Кавалер Герстнер говорил с непреклонной убежденностью. Казалось, он позволял себе прихоть фантазировать и грезить среди стропил, лесов, гранитных плит и стальных полос. Но уже теперь, когда я пишу эти строки, его мечта сбылась. Все европейские столицы связаны железными дорогами. Первые полотна проложены в бескрайних пространствах Нового Света. Петербург вскоре соединится с Москвою чугунным путем.

— Паровой двигатель совершит чудеса, — говорил нам в заключение венский технолог. — Можно ли достаточно оценить гениальное изобретение Стефенсона? Основать на колесах полную машину с печью, котлом, цилиндрами и нагнетательными насосами, одарив ее могучими силами и беспрекословным послушанием, — это ли не самая возвышенная задача практической механики?
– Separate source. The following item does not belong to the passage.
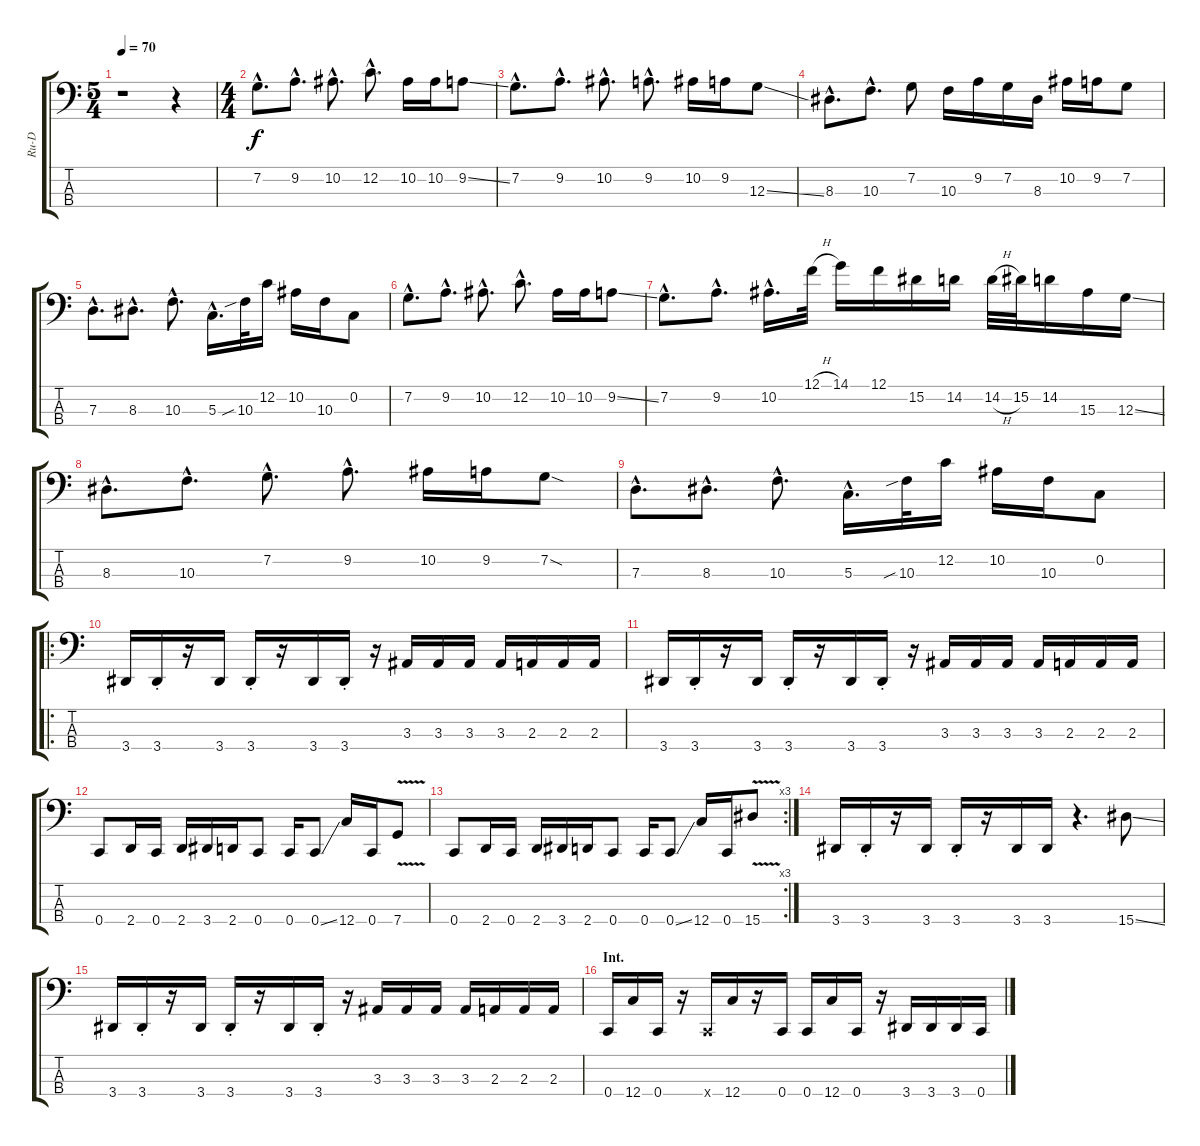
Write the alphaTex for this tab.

И кавалер Герстнер пригласил нас испробовать той же осенью его железный путь.

Наш осмотр был закончен. Монферран проводил нас по переулкам строительного городка к открытой площади. Мы выразили ему на прощанье наше восхищение его грандиозным зодчеством.

— Я продолжаю работу наших соотечественников, воздвигавших колонны и арки этого города, — отвечал он, — я завершаю великий труд Леблона, Деламота, Блонделя и Томона. Не удивительно, что Петербург — самый европейский город. Над ним немало потрудились руки голландцев, немцев, итальянцев, а главное — парижан. Сюда приезжали зодчие французского двора, генерал-архитекторы Людовика XV, знаменитые ваятели, рекомендованные энциклопедистами русской императрице. Один из них воздвиг этот бесподобный памятник, — вон там, перед нами — этого бронзового всадника, взлетевшего на обрыв утеса. Фальконе, говорят, вложил тайную мысль в свой монумент: когда-нибудь императорской России придется низвергнуться в бездну с высоты своей безрассудной скачки. А пока будем крепче строить памятники, дворцы и храмы на этой зыбкой болотной топи.

Широким вольным жестом он указал на свой гигантский куб.

Из-под густой деревянной обшивки зеркально блистали черные колонны, увенчанные золотыми коринфскими капителями. Мимо нас по стремянкам воздушных галерей текли, под окрики подрядчиков и десятских, толпы мускулистых каменщиков, молчаливых и упорных, вздымающих на неслыханную высоту обломки финских скал и, кажется, способных низвергнуть их одним ударом на этот чудовищный город дворцов, штабов и казематов, словно распластавшийся многопалым спрутом по бесчисленным островам Невской дельты.